I'm trying to decide on the best way to structure data for the following scenario. I have 10000 sheep on a farm with 50 interconnected fields. I track each sheep when they enter and leave a field. I want to be able to:
- retrospectively analyse each sheep's movement over a given time period
- I also want to analyse each field's use over time
- instantly know which field any given sheep is currently in
- instantly know which sheep are in a given field
I've read the documentation about de-normalising the data and I appreciate that I can do anything using queries etc.
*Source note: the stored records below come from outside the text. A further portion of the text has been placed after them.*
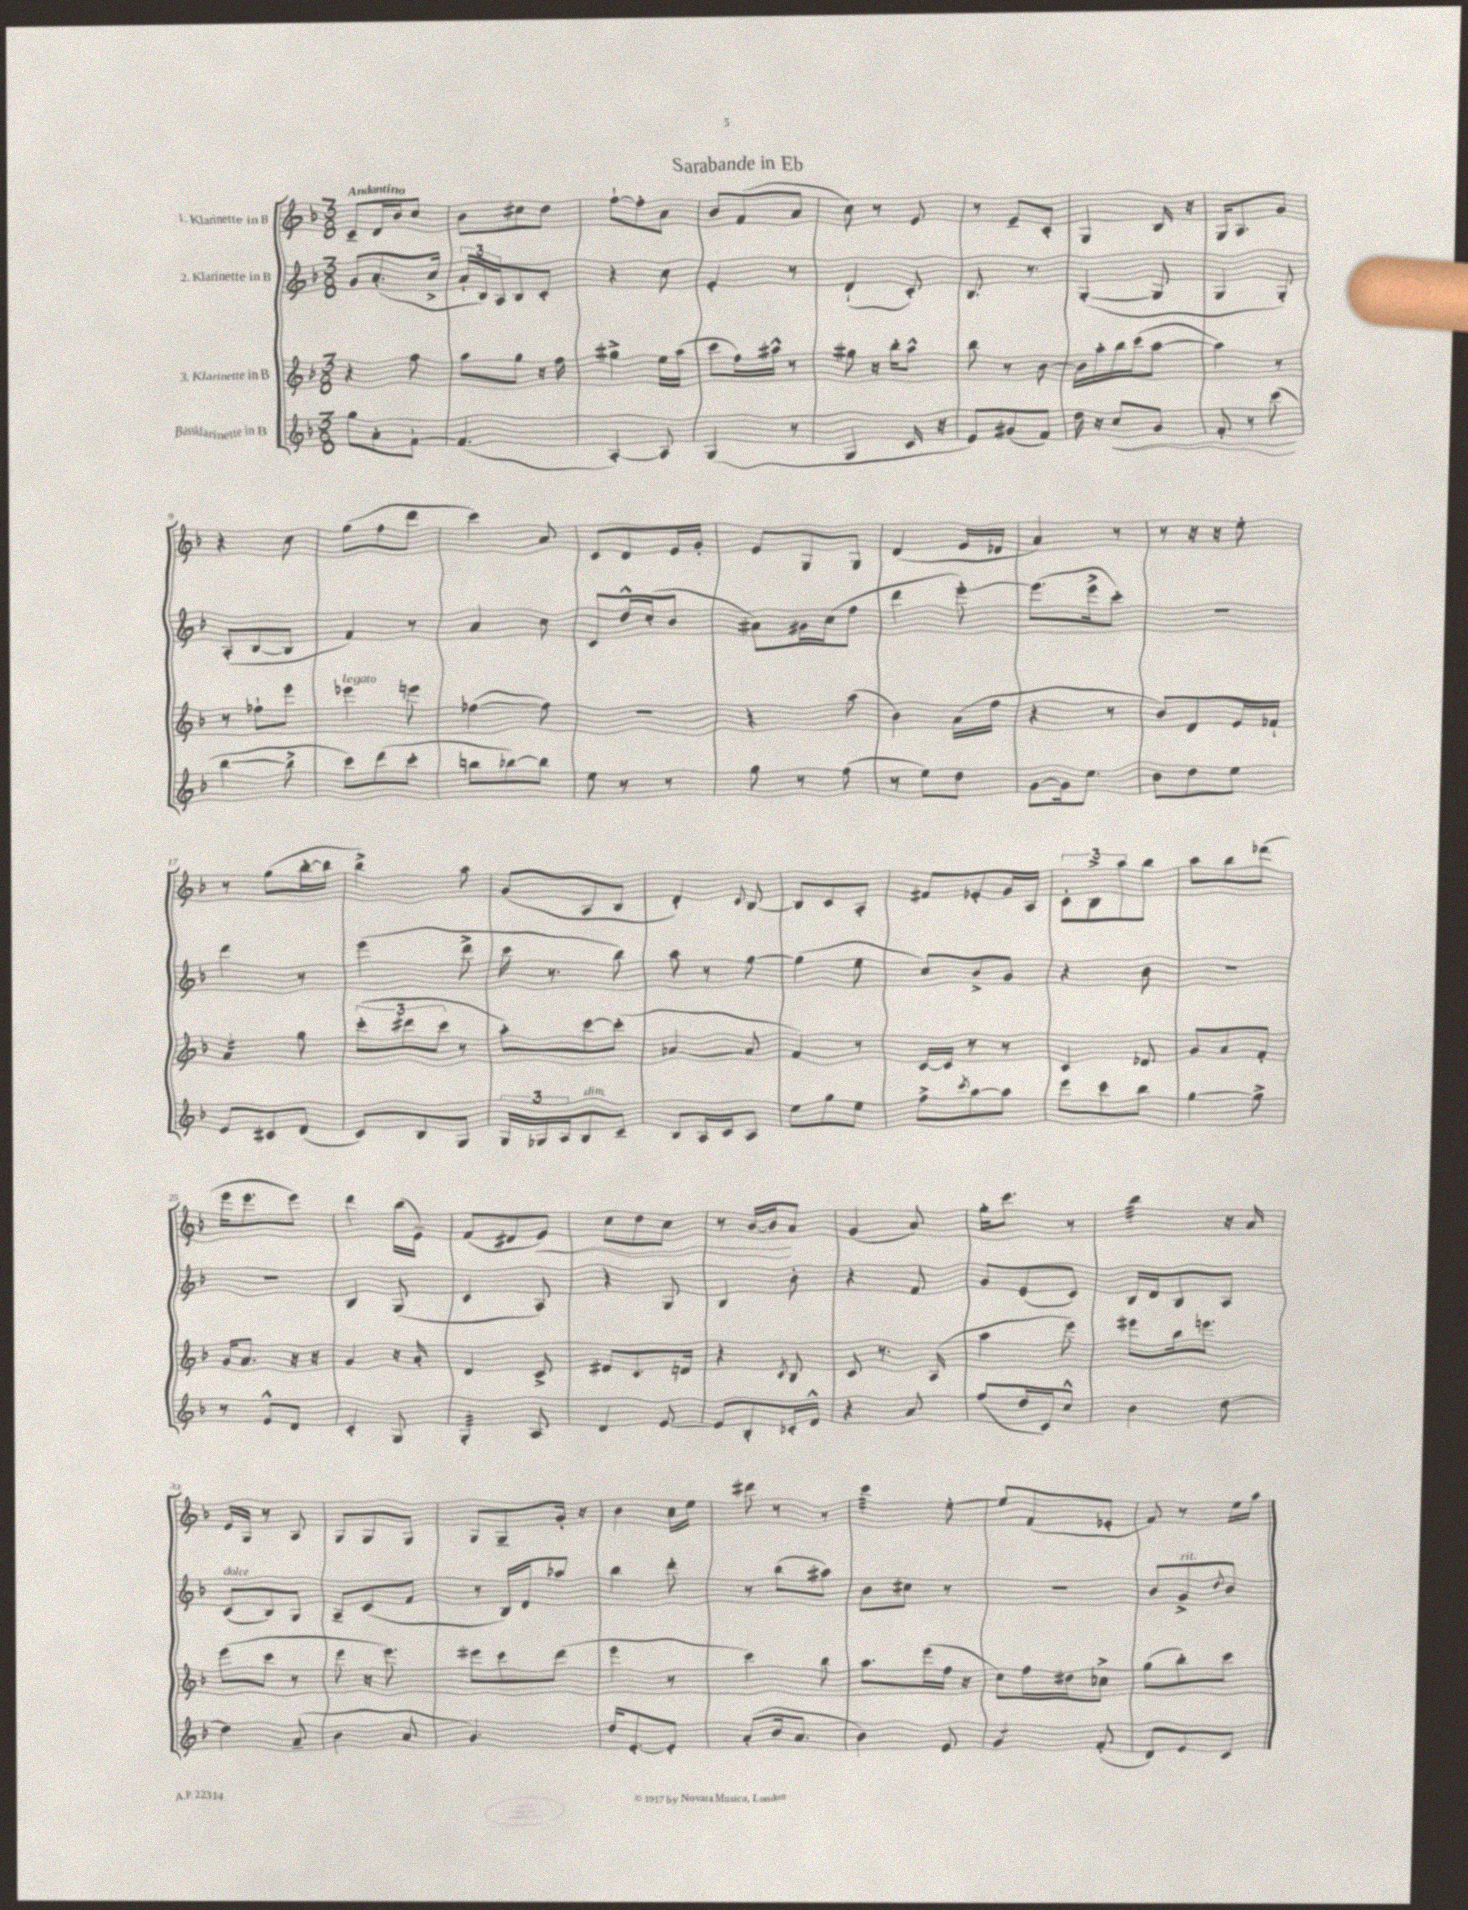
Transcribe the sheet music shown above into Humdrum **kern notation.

**kern	**kern	**kern	**kern
*staff4	*staff3	*staff2	*staff1
*clefG2	*clefG2	*clefG2	*clefG2
*k[b-]	*k[b-]	*k[b-]	*k[b-]
*M3/8	*M3/8	*M3/8	*M3/8
8gg\L	4r	8g/L	8c~/L
8a'\	.	(8.a'/	16d/L
.	.	.	16b-/J
[8f`\J	8ff\	.	8cc/J
.	.	16cc^/Jk	.
=	=	=	=
(4.f/]	8aa\L	24a`/LL	8b-\L
.	.	24B-/)	.
.	.	24A/J	.
.	8gg\J	8B-/	8cc#\
.	16r	8c'/J	8dd\J
.	16ff\	.	.
=	=	=	=
[4A'/)	4gg#^\	4r	[8ff`\L
.	.	.	8ff'\]
8A/]	16ee\LL	8cc\	8a\J
.	(16aa\JJ	.	.
=	=	=	=
(4G/	8ccc\L	4e'/	8b-/L
.	16ff\L)	.	(8f/
.	16aa#^^\JJ	.	.
8r	8r	8r	8a/J
=	=	=	=
4G/	8gg#\	(4d`/	8cc\)
.	16r	.	8r
.	16bb-'\LK	.	.
16c/	8aa^^\J	8c'/)	8e/
16r	.	.	.
=	=	=	=
8e/L)	8bb-\	8.B-/	8r
(8g#/	8r	.	8e~/L
.	.	8.r	.
8f/J)	[8b-\	.	8c'/J
=	=	=	=
16dd\	16b-\]LL	([4G'/	4G/
16r	16aa'\	.	.
8cc/L	16bb-\	.	.
.	(16ccc\J	.	.
8g/J	[8aa\J	8G/]	16B-/
.	.	.	16r
=	=	=	=
8f'/	4aa\])	4G/	16G/LK
.	.	.	8.A/
8r	.	.	.
(8ccc\	8r	8G'/)	8g/J
=	=	=	=
[4bb-\	8r	(8A'/L	4r
.	8ff-`\L	[8B-/	.
8bb-^\]	8eee\J	8B-/]J	8cc\
=	=	=	=
8ccc\L)	4eee-\	4f/)	(8gg\L
(8ddd\	.	.	8ff\
8ccc'\J	8eee\	8r	8ddd\J
=	=	=	=
8bb\L	([4ff-\	4a/	4ccc\)
[8bb-\)	.	.	.
8bb-\]J	8ff-\])	8cc\	8a/
=	=	=	=
8ee\	4.r	8c/L	8c/L
8r	.	16dd^^/L	8d/
.	.	(16cc'/J	.
8r	.	8b-/J	16e/L
.	.	.	16g'/JJ
=	=	=	=
8gg\	4r	8a#\L)	8e/L
8r	.	16g#\L	8G/
.	.	(16cc\J	.
(8ff\	(8aa\	8ff\J	8G/J
=	=	=	=
8r	4b-\)	4ddd\	(4d/
8ee\L)	.	.	.
8dd\J	(16a\LL	[8eee'\)	16e/LL
.	16ff\JJ	.	16d-/JJ
=	=	=	=
[8g\L	4r	(8.eee\]L	4a/)
16g\]k	.	.	.
8.ee\J	.	16eee^\k	.
.	8r	8ccc'\J)	8r
=	=	=	=
8b-\L	8b-/L)	4.r	8r
8dd\	8d/	.	16r
.	.	.	16r
8ee\J	16e/L	.	8ee'\
.	16f-`/JJ	.	.
=	=	=	=
8e/L	4a/	4ddd\	8r
8c#/	.	.	(8gg\L
(8d/J	8gg\	8r	[16bb-'\L
.	.	.	16bb-\]JJ
=	=	=	=
8c/L)	(12ccc'\L	(4eee\	4bb-^\)
.	12ddd#\	.	.
8B-/	.	.	.
.	12ccc\J	.	.
8G/J	8r	8ddd^\	8aa\
=	=	=	=
24G/LL	8aa'\L)	16ccc\	(8g/L
24G-/	.	.	.
.	.	8.r	.
24A/J	.	.	.
8B-/	[8ccc\	.	8A/
8c~/J	(8ccc'\]J	8bb-\)	8B-/J
=	=	=	=
8B-/L	[4a-/	8aa\	4d'/)
16A/L	.	8r	.
16c/J	.	.	.
.	.	.	8qqc/
8A/J	8a-/]	[8gg\	[8B-/
=	=	=	=
8ee\L	4f/)	(4gg\]	8B-/]L
8gg\	.	.	8c/
8ee\J	8r	8ee\	8A'/J
=	=	=	=
8ff^\L	[16c/LL	8cc/L)	8f#/L
.	16c/]JJ	.	.
8qccc/	.	.	.
[8aa\	8r	8b-^/	8e-'/
8aa\]J	8r	8g/J	16g/L
.	.	.	16A/JJ
=	=	=	=
8eee\L	4c/	4r	12c'\L
.	.	.	12B-^\
8ccc\	.	.	.
.	.	.	12aa\
8bb-\J	8d-/	8b-\	8bb-\J
=	=	=	=
[4gg\	8g/L	4.r	8aa\L
.	8a/	.	8bb-\
8gg^\]	8f'/J	.	(8ddd-\J
=	=	=	=
8r	16g/LK	4.r	16eee\LK
.	8.a/J	.	8.eee\
8e^^/L	.	.	.
8d/J	16r	.	8eee\J)
.	16r	.	.
=	=	=	=
4c'/	4g/	4B-/	4ddd\
8G/	16r	(8G/	(16bb-\LL
.	16a'/	.	16e~\JJ)
=	=	=	=
4G'/	4d/	4c/	(8f/L
.	.	.	8d#/
8A/	8c^/	8A/)	8e/J)
=	=	=	=
4d/	8d#/L	4r	8cc\L
.	8.c/	.	8dd\
[8e/	.	8G/	8cc\J
.	16d/Jk	.	.
=	=	=	=
8e/]L	4r	4B-/	8r
8B-'/	.	.	[16b-/LL
.	.	.	16b-/]J
.	8qc/	.	.
16c-'/L	8B-/	8b-'\	8a/J
16d^^/JJ	.	.	.
=	=	=	=
4r	8c/	4r	(4g/
.	8.r	.	.
8a/	.	8f/	8a/)
.	(16A/	.	.
=	=	=	=
(8ff/L	4aa\	8g/L	16gg'\LK
.	.	.	8.ccc\J
16dd/L	.	(8e/	.
16c/J)	.	.	.
8cc^^/J	8eee\)	8c/J)	8r
=	=	=	=
4b-\	8eee#\L	16B-/LL	4bb-\
.	.	16d/J	.
.	16bb-\k	8B-/	.
.	8.eee\J	.	.
[8dd\	.	8A/J	16r
.	.	.	16a/
=	=	=	=
4dd\]	(8eee\L	(8c/L	16e/LL
.	.	.	16G/JJ
.	8ccc\J	8B-/)	8r
(8a~/	8r	8G/J	8A/
=	=	=	=
4b-\	8eee\	8A~/L	8G/L
.	16r	(8c/	8G/
.	8.eee\)	.	.
8a/	.	8f/J	8G/J
=	=	=	=
4.g/)	8eee#\L	8r	8G/L
.	8ccc\	16B-/LL)	8G~/
.	.	16d/J	.
.	(8ddd\J	8aa-/J	16g'/Jk
.	.	.	16r
=	=	=	=
16dd/LK	4eee\	4bb-\	4b-\
[8.e'/	.	.	.
8e'/]J	8r	8ddd'\	16cc\LL
.	.	.	16ee\JJ
=	=	=	=
(8a'/L	4ccc\)	8r	8ddd#\
16b-/k	.	(8bb-\L	8r
8.a/J	.	.	.
.	8bb-\	8aa#\J)	8r
=	=	=	=
4b-\)	8.aa\L	8b-\L	4ccc\
.	.	8cc#\J	.
.	(16eee\L	.	.
8e/	16ff\JJ	8r	[8ee'\
.	16r	.	.
=	=	=	=
4g/	8cc\L)	4.r	8ee/]L
.	16ff\L	.	(8f/
.	16dd#\J	.	.
(8f'/	8cc-^\J	.	8e-'/J
=	=	=	=
8d/L)	(8gg\L	8b-/L	8f/)
8e/	8bb-'\)	8g^/	8r
.	.	8qqdd/	.
8c/J	8ccc\J	8b-/J	16ee\LL
.	.	.	16aa\JJ
==	==	==	==
*-	*-	*-	*-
My question is: Should I duplicate the entry/exit data to sheep & field nodes like this?:
{
sightings: {
uniqueSheepId: {
FirebaseAutoId: {
type: enter
fieldId: uniqueFieldId
timestamp: xxxxxxxx.xxxxx
}
}
}
}
AND
{
sightings: {
uniqueFieldId: {
FirebaseAutoId: {
type: enter
sheepId: uniqueSheepId
timestamp: xxxxxxxx.xxxxx
}
}
}
}
This seems like a good way for getting a realtime snapshot of how many sheep are in any given field. It also allows us to easily see where a sheep is right now and where its been without doing any querying. Obviously the size of the dataset will grow twice the size than if I used queries but does the simplicity of getting the data outweigh the cost of storing the data?
I've seen (and understand) the chatroom/members examples on SO but I think my desire to retrospectively analyse membership/usage from both the sheep and field perspectives makes my question slightly different to those answers. Any advice would be great.